A. In the post LPG (Liberalization, Privatization and Globalization) era, business education in India has resulted in a rapid growth of B-Schools offering the programmes both at postgraduate and undergraduate levels. It led to mushrooming of management education institutes. Somehow, the commercialization of management education created a situation of not only oversupply of budding managers but also lack of appropriate and adequate skill-sets to meet the challenges of Indian business.
Indian B-Schools are trying to create a replica of US business education in terms of pedagogy, curricula, industry interface and academic research models, however, many of these Indian B-Schools are failing miserably or struggling hard to introduce several adaptations. One of the major reasons for the mismatch is linked with differences in the socio-cultural milieu in India and USA.
Q. How can quality of B-Schools be enhanced?
A. The solution lies in the identification of real problems plaguing the management education. By and large, management education system has three components – Input, Processes and Output in terms of domain knowledge enrichment and placements. Corrective actions are needed for all three components and some of the suggested remedial measures could be:
Continuous review of course curriculum with emphasis on inputs from industry.
Evolving pedagogy for relatively large batch sizes for better grooming of each student.
Proper networking with corporates for inputs and processes to have quality output.
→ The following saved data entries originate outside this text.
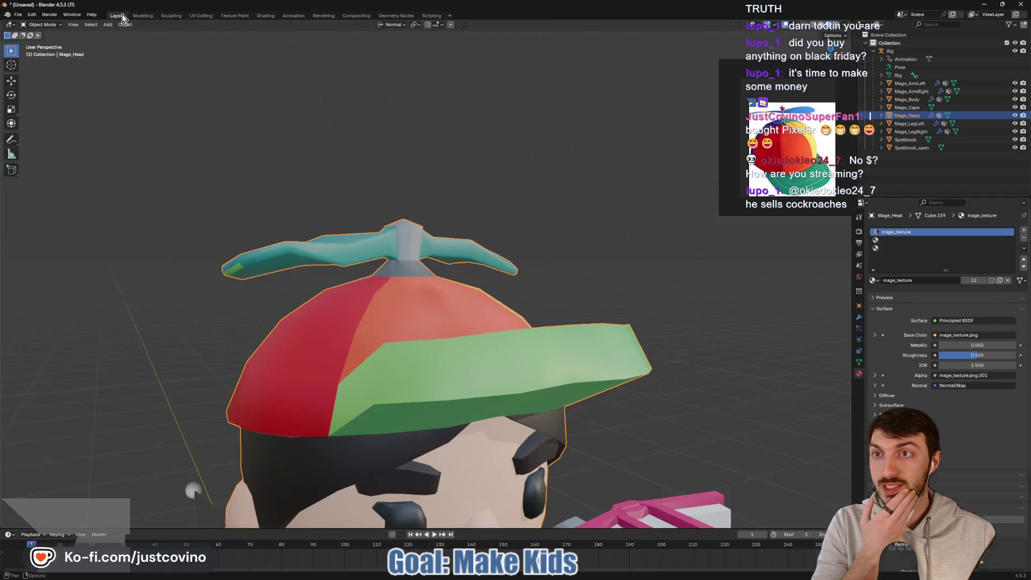
mouse_move(565, 238)
middle_down()
mouse_move(481, 247)
mouse_move(495, 247)
middle_up()
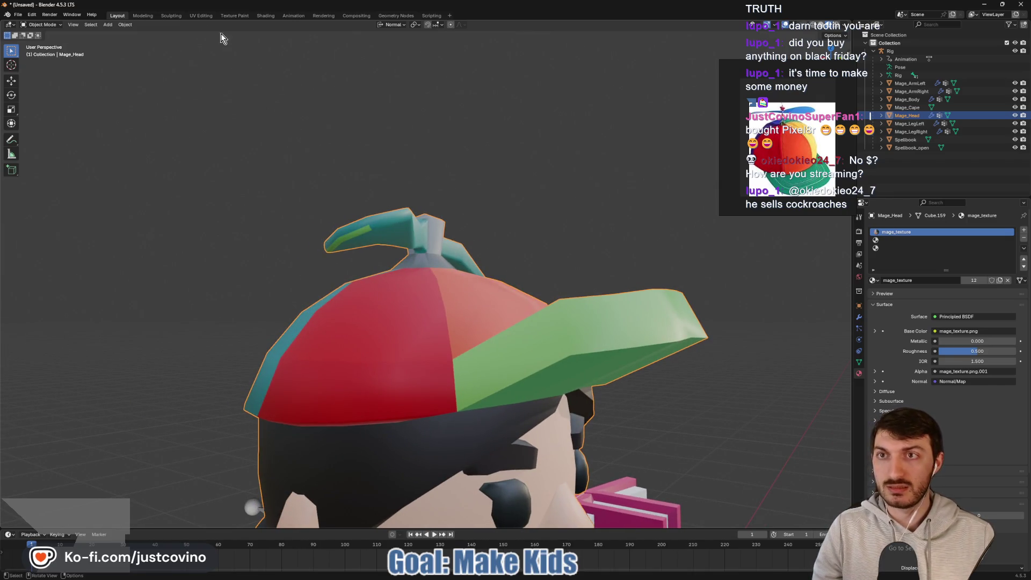
click(201, 15)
Harness the transformational benefits of cloud, mobile and digital technologies to enrich teaching and learning, and improve the student’s experience.
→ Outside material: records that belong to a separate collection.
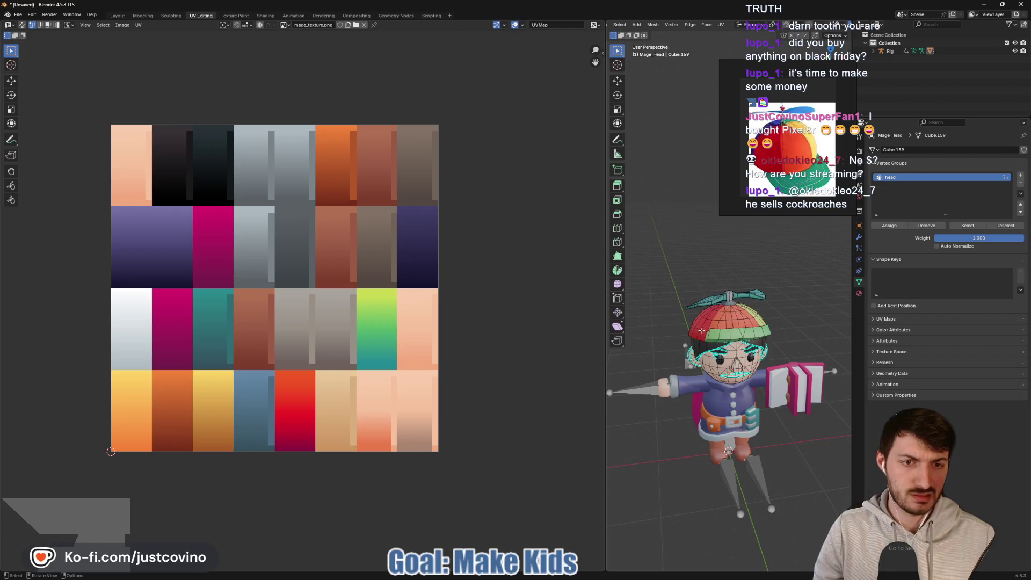
Step: Select the face loop along the propeller blade's side and move its UVs onto another palette colour
scroll(702, 330, up, 8)
mouse_move(702, 330)
middle_down()
mouse_move(772, 283)
mouse_move(743, 249)
middle_up()
click(744, 249)
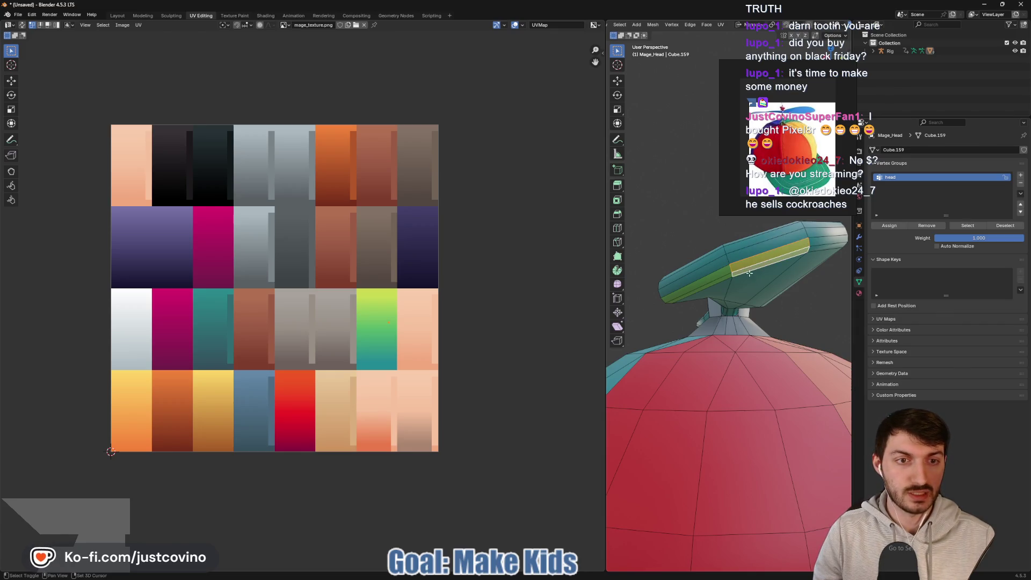
alt+click(743, 278)
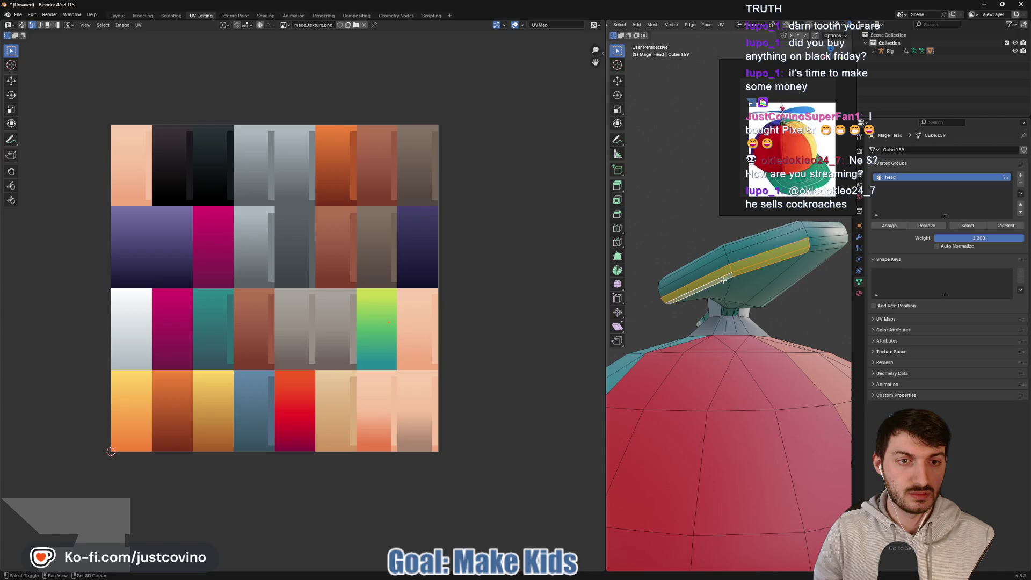
middle_drag(725, 287, 742, 283)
Improve the quality of faculty through better hiring practices, adequate compensations, and career growth opportunities, indulgence in faculty training and development and promoting the culture of application-oriented research.
Proper grooming of a student not only in management skills but also in the ethical framework, making him/her a balanced human being.
Q. Can accreditation play a big role in this?
A. In fact, a poor-quality accreditation is the root cause for many problems in management education. The present accreditation system in India is based on objective parameters based on quantitative data-sets prepared and presented ornamentally. The accreditation has to be fair, transparent and independent so as to catch quantitative and qualitative factors of the management institutes.
Q. What is the best way to bridge the curriculum-industry gap?
A. The new product development process keeps the customer at the centre stage. The same philosophy needs to be adopted by management institutions. The industry as a customer must be an integral part of the curriculum development process. Besides the domain skills, the industry also looks at soft skills, team building, values and attitude of an individual at the time of hiring. These elements need to be part and parcel of management curriculum.